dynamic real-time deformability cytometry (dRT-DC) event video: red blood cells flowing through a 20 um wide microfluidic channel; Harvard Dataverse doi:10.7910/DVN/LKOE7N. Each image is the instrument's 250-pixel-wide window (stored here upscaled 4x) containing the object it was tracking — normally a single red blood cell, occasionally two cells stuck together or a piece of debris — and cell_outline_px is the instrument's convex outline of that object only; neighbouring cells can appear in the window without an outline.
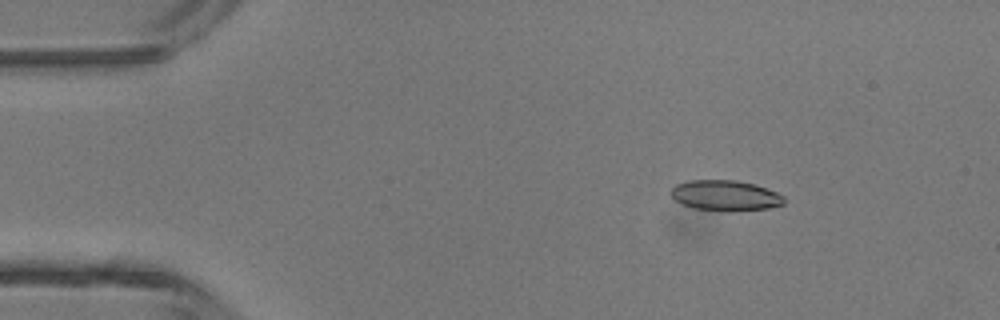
{"species": "common noctule bat (a hibernating species)", "species_latin": "Nyctalus noctula", "temperature_condition": "room temperature", "stored_images_in_passage": 3, "camera_frame_rate_fps": 3000, "um_per_image_px": 0.085, "animal": {"sex": "male", "body_mass_g": 13.3}, "frame": {"image": 1, "passage_image": 1, "time_ms": 0.0, "image_size_px": [1000, 320], "cell_outline_px": [[784, 204], [768, 208], [692, 208], [676, 200], [668, 192], [676, 184], [688, 180], [736, 180], [752, 184], [776, 192], [784, 196]], "centroid_in_image_um": [61.6, 16.56], "position_along_channel_um": 23.4, "area_um2": 19.02}}
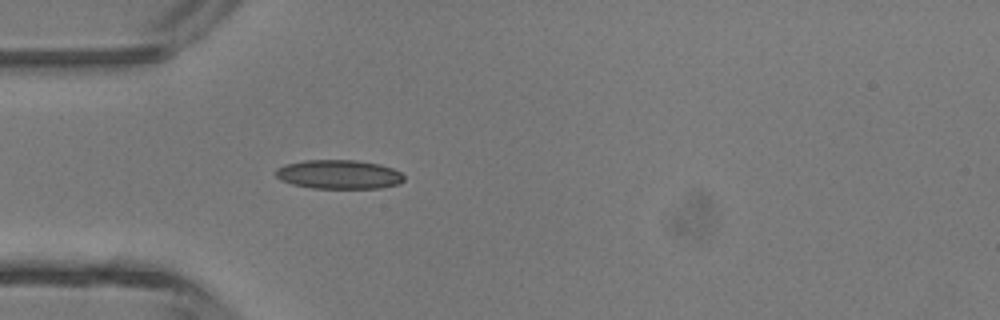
{"frame": {"image": 2, "passage_image": 3, "time_ms": 0.667, "image_size_px": [1000, 320], "cell_outline_px": [[404, 180], [400, 184], [380, 188], [312, 188], [292, 184], [280, 180], [276, 176], [276, 168], [284, 164], [304, 160], [356, 160], [380, 164], [392, 168], [400, 172], [404, 176]], "centroid_in_image_um": [28.8, 14.82], "position_along_channel_um": 56.2, "area_um2": 21.85}}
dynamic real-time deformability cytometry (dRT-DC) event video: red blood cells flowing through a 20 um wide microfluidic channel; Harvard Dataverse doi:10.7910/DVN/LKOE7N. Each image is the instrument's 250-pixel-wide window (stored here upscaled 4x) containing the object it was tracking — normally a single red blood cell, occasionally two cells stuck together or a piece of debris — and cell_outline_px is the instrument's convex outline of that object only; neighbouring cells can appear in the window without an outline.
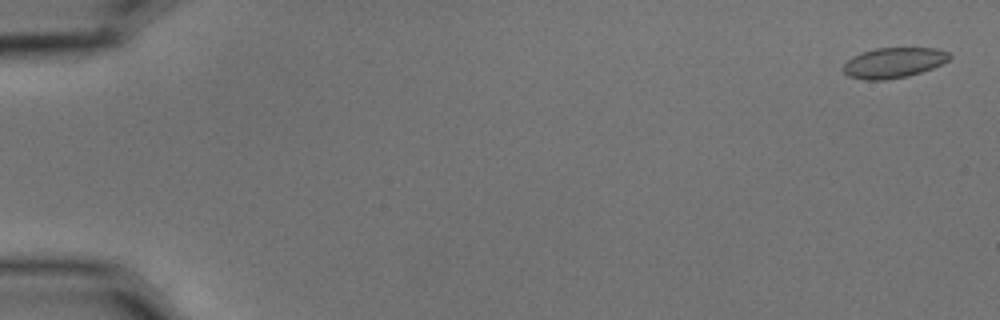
{"species": "common noctule bat (a hibernating species)", "species_latin": "Nyctalus noctula", "temperature_condition": "cold", "stored_images_in_passage": 11, "camera_frame_rate_fps": 3000, "um_per_image_px": 0.085, "animal": {"sex": "male", "body_mass_g": 15.6}, "frame": {"image": 1, "passage_image": 1, "time_ms": 0.0, "image_size_px": [1000, 320], "cell_outline_px": [[952, 56], [948, 60], [932, 68], [908, 76], [884, 80], [864, 80], [848, 76], [840, 68], [852, 56], [860, 52], [876, 48], [936, 48], [948, 52]], "centroid_in_image_um": [75.91, 5.33], "position_along_channel_um": 9.1, "area_um2": 18.84}}
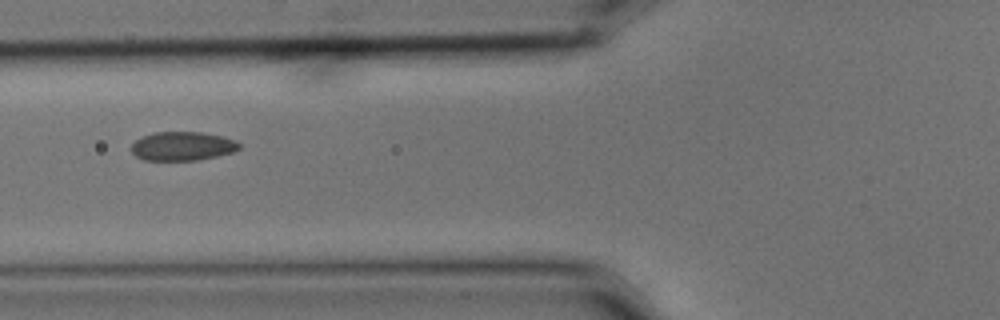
{"frame": {"image": 2, "passage_image": 6, "time_ms": 1.667, "image_size_px": [1000, 320], "cell_outline_px": [[240, 148], [232, 152], [200, 160], [144, 160], [136, 156], [132, 152], [132, 144], [136, 140], [144, 136], [156, 132], [200, 132], [220, 136], [236, 140], [240, 144]], "centroid_in_image_um": [15.52, 12.43], "position_along_channel_um": 110.3, "area_um2": 17.98}}
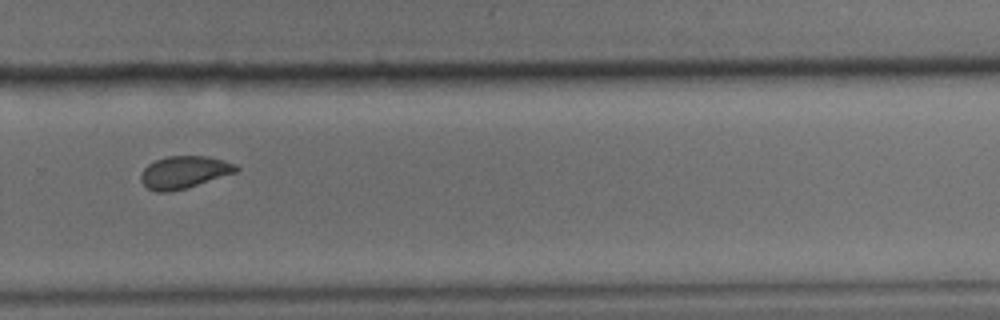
{"frame": {"image": 3, "passage_image": 11, "time_ms": 3.333, "image_size_px": [1000, 320], "cell_outline_px": [[240, 168], [236, 172], [184, 188], [168, 192], [156, 192], [148, 188], [140, 180], [140, 176], [144, 168], [148, 164], [164, 156], [208, 156], [236, 164]], "centroid_in_image_um": [15.62, 14.62], "position_along_channel_um": 314.2, "area_um2": 17.74}}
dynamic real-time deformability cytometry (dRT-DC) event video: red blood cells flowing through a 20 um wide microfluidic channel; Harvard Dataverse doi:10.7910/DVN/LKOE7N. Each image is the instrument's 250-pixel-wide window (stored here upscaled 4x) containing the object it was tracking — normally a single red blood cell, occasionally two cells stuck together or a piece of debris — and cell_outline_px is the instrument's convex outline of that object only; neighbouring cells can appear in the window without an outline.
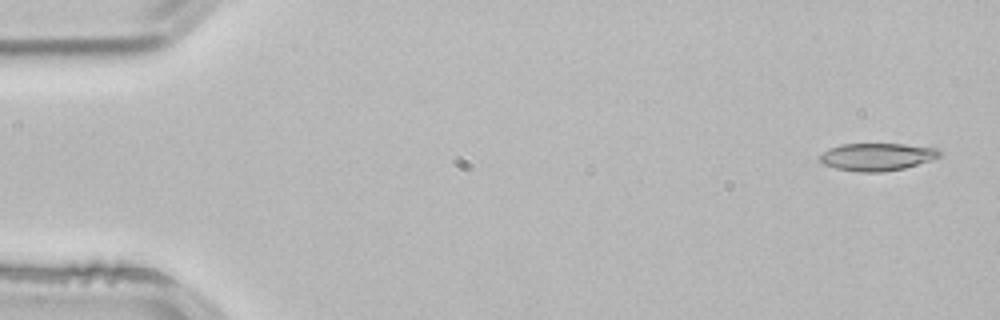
{"species": "common noctule bat (a hibernating species)", "species_latin": "Nyctalus noctula", "temperature_condition": "room temperature", "stored_images_in_passage": 3, "camera_frame_rate_fps": 3000, "um_per_image_px": 0.085, "animal": {"sex": "male", "body_mass_g": 21.5, "forearm_length_mm": 52.0}, "frame": {"image": 1, "passage_image": 1, "time_ms": 0.0, "image_size_px": [1000, 320], "cell_outline_px": [[940, 156], [936, 160], [904, 168], [880, 172], [860, 172], [836, 168], [824, 164], [816, 156], [828, 148], [840, 144], [904, 144], [936, 148], [940, 152]], "centroid_in_image_um": [74.54, 13.33], "position_along_channel_um": 10.5, "area_um2": 19.42}}
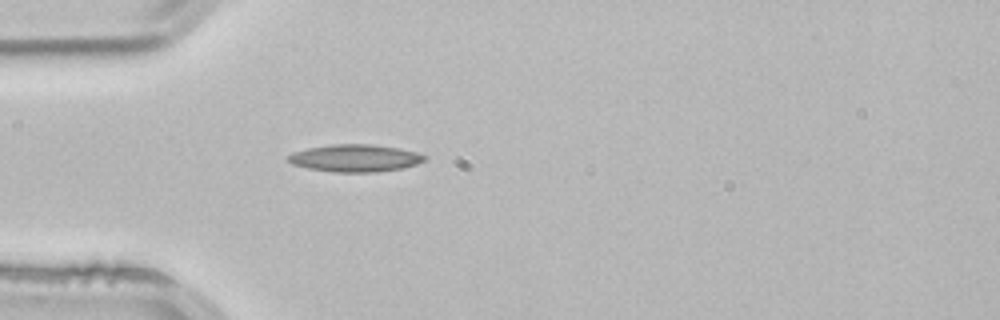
{"frame": {"image": 2, "passage_image": 3, "time_ms": 0.667, "image_size_px": [1000, 320], "cell_outline_px": [[428, 160], [416, 164], [400, 168], [376, 172], [332, 172], [308, 168], [292, 164], [288, 160], [288, 156], [292, 152], [308, 148], [332, 144], [368, 144], [400, 148], [416, 152], [428, 156]], "centroid_in_image_um": [30.2, 13.44], "position_along_channel_um": 54.8, "area_um2": 21.73}}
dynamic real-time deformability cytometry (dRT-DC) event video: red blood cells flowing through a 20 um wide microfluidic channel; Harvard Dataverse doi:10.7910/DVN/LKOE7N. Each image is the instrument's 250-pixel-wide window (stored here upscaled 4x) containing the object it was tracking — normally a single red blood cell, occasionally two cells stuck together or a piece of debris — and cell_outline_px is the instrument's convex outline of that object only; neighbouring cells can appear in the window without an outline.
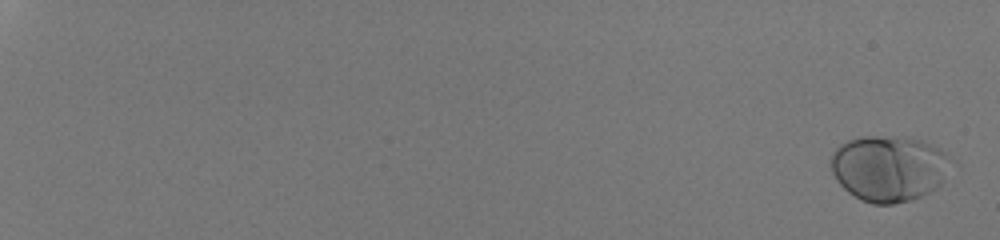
{"species": "human", "species_latin": "Homo sapiens", "temperature_condition": "room temperature", "stored_images_in_passage": 55, "camera_frame_rate_fps": 3000, "um_per_image_px": 0.085, "donor": {"sex": "male"}, "frame": {"image": 1, "passage_image": 2, "time_ms": 0.333, "image_size_px": [1000, 240], "cell_outline_px": [[948, 156], [940, 184], [936, 188], [920, 196], [908, 200], [892, 204], [872, 204], [860, 200], [848, 192], [836, 180], [832, 172], [832, 152], [840, 144], [848, 140], [860, 136], [908, 136], [932, 144], [940, 148]], "centroid_in_image_um": [75.48, 14.28], "position_along_channel_um": 9.5, "area_um2": 45.72}}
******
■ **Exercise aim**
Write the records out again in full, exactly, and skip every picture.

■ **Answer to this exercise**
dynamic real-time deformability cytometry (dRT-DC) event video: red blood cells flowing through a 20 um wide microfluidic channel; Harvard Dataverse doi:10.7910/DVN/LKOE7N. Each image is the instrument's 250-pixel-wide window (stored here upscaled 4x) containing the object it was tracking — normally a single red blood cell, occasionally two cells stuck together or a piece of debris — and cell_outline_px is the instrument's convex outline of that object only; neighbouring cells can appear in the window without an outline.
{"species": "common noctule bat (a hibernating species)", "species_latin": "Nyctalus noctula", "temperature_condition": "room temperature", "stored_images_in_passage": 3, "camera_frame_rate_fps": 3000, "um_per_image_px": 0.085, "animal": {"sex": "male", "body_mass_g": 13.3}, "frame": {"image": 1, "passage_image": 1, "time_ms": 0.0, "image_size_px": [1000, 320], "cell_outline_px": [[784, 204], [768, 208], [692, 208], [676, 200], [668, 192], [676, 184], [688, 180], [736, 180], [752, 184], [776, 192], [784, 196]], "centroid_in_image_um": [61.6, 16.56], "position_along_channel_um": 23.4, "area_um2": 19.02}}
{"frame": {"image": 2, "passage_image": 3, "time_ms": 0.667, "image_size_px": [1000, 320], "cell_outline_px": [[404, 180], [400, 184], [380, 188], [312, 188], [292, 184], [280, 180], [276, 176], [276, 168], [284, 164], [304, 160], [356, 160], [380, 164], [392, 168], [400, 172], [404, 176]], "centroid_in_image_um": [28.8, 14.82], "position_along_channel_um": 56.2, "area_um2": 21.85}}
dynamic real-time deformability cytometry (dRT-DC) event video: red blood cells flowing through a 20 um wide microfluidic channel; Harvard Dataverse doi:10.7910/DVN/LKOE7N. Each image is the instrument's 250-pixel-wide window (stored here upscaled 4x) containing the object it was tracking — normally a single red blood cell, occasionally two cells stuck together or a piece of debris — and cell_outline_px is the instrument's convex outline of that object only; neighbouring cells can appear in the window without an outline.
{"species": "common noctule bat (a hibernating species)", "species_latin": "Nyctalus noctula", "temperature_condition": "cold", "stored_images_in_passage": 11, "camera_frame_rate_fps": 3000, "um_per_image_px": 0.085, "animal": {"sex": "male", "body_mass_g": 15.6}, "frame": {"image": 1, "passage_image": 1, "time_ms": 0.0, "image_size_px": [1000, 320], "cell_outline_px": [[952, 56], [948, 60], [932, 68], [908, 76], [884, 80], [864, 80], [848, 76], [840, 68], [852, 56], [860, 52], [876, 48], [936, 48], [948, 52]], "centroid_in_image_um": [75.91, 5.33], "position_along_channel_um": 9.1, "area_um2": 18.84}}
{"frame": {"image": 2, "passage_image": 6, "time_ms": 1.667, "image_size_px": [1000, 320], "cell_outline_px": [[240, 148], [232, 152], [200, 160], [144, 160], [136, 156], [132, 152], [132, 144], [136, 140], [144, 136], [156, 132], [200, 132], [220, 136], [236, 140], [240, 144]], "centroid_in_image_um": [15.52, 12.43], "position_along_channel_um": 110.3, "area_um2": 17.98}}
{"frame": {"image": 3, "passage_image": 11, "time_ms": 3.333, "image_size_px": [1000, 320], "cell_outline_px": [[240, 168], [236, 172], [184, 188], [168, 192], [156, 192], [148, 188], [140, 180], [140, 176], [144, 168], [148, 164], [164, 156], [208, 156], [236, 164]], "centroid_in_image_um": [15.62, 14.62], "position_along_channel_um": 314.2, "area_um2": 17.74}}
dynamic real-time deformability cytometry (dRT-DC) event video: red blood cells flowing through a 20 um wide microfluidic channel; Harvard Dataverse doi:10.7910/DVN/LKOE7N. Each image is the instrument's 250-pixel-wide window (stored here upscaled 4x) containing the object it was tracking — normally a single red blood cell, occasionally two cells stuck together or a piece of debris — and cell_outline_px is the instrument's convex outline of that object only; neighbouring cells can appear in the window without an outline.
{"species": "common noctule bat (a hibernating species)", "species_latin": "Nyctalus noctula", "temperature_condition": "room temperature", "stored_images_in_passage": 3, "camera_frame_rate_fps": 3000, "um_per_image_px": 0.085, "animal": {"sex": "male", "body_mass_g": 21.5, "forearm_length_mm": 52.0}, "frame": {"image": 1, "passage_image": 1, "time_ms": 0.0, "image_size_px": [1000, 320], "cell_outline_px": [[940, 156], [936, 160], [904, 168], [880, 172], [860, 172], [836, 168], [824, 164], [816, 156], [828, 148], [840, 144], [904, 144], [936, 148], [940, 152]], "centroid_in_image_um": [74.54, 13.33], "position_along_channel_um": 10.5, "area_um2": 19.42}}
{"frame": {"image": 2, "passage_image": 3, "time_ms": 0.667, "image_size_px": [1000, 320], "cell_outline_px": [[428, 160], [416, 164], [400, 168], [376, 172], [332, 172], [308, 168], [292, 164], [288, 160], [288, 156], [292, 152], [308, 148], [332, 144], [368, 144], [400, 148], [416, 152], [428, 156]], "centroid_in_image_um": [30.2, 13.44], "position_along_channel_um": 54.8, "area_um2": 21.73}}
dynamic real-time deformability cytometry (dRT-DC) event video: red blood cells flowing through a 20 um wide microfluidic channel; Harvard Dataverse doi:10.7910/DVN/LKOE7N. Each image is the instrument's 250-pixel-wide window (stored here upscaled 4x) containing the object it was tracking — normally a single red blood cell, occasionally two cells stuck together or a piece of debris — and cell_outline_px is the instrument's convex outline of that object only; neighbouring cells can appear in the window without an outline.
{"species": "human", "species_latin": "Homo sapiens", "temperature_condition": "room temperature", "stored_images_in_passage": 55, "camera_frame_rate_fps": 3000, "um_per_image_px": 0.085, "donor": {"sex": "male"}, "frame": {"image": 1, "passage_image": 2, "time_ms": 0.333, "image_size_px": [1000, 240], "cell_outline_px": [[948, 156], [940, 184], [936, 188], [920, 196], [908, 200], [892, 204], [872, 204], [860, 200], [848, 192], [836, 180], [832, 172], [832, 152], [840, 144], [848, 140], [860, 136], [908, 136], [932, 144], [940, 148]], "centroid_in_image_um": [75.48, 14.28], "position_along_channel_um": 9.5, "area_um2": 45.72}}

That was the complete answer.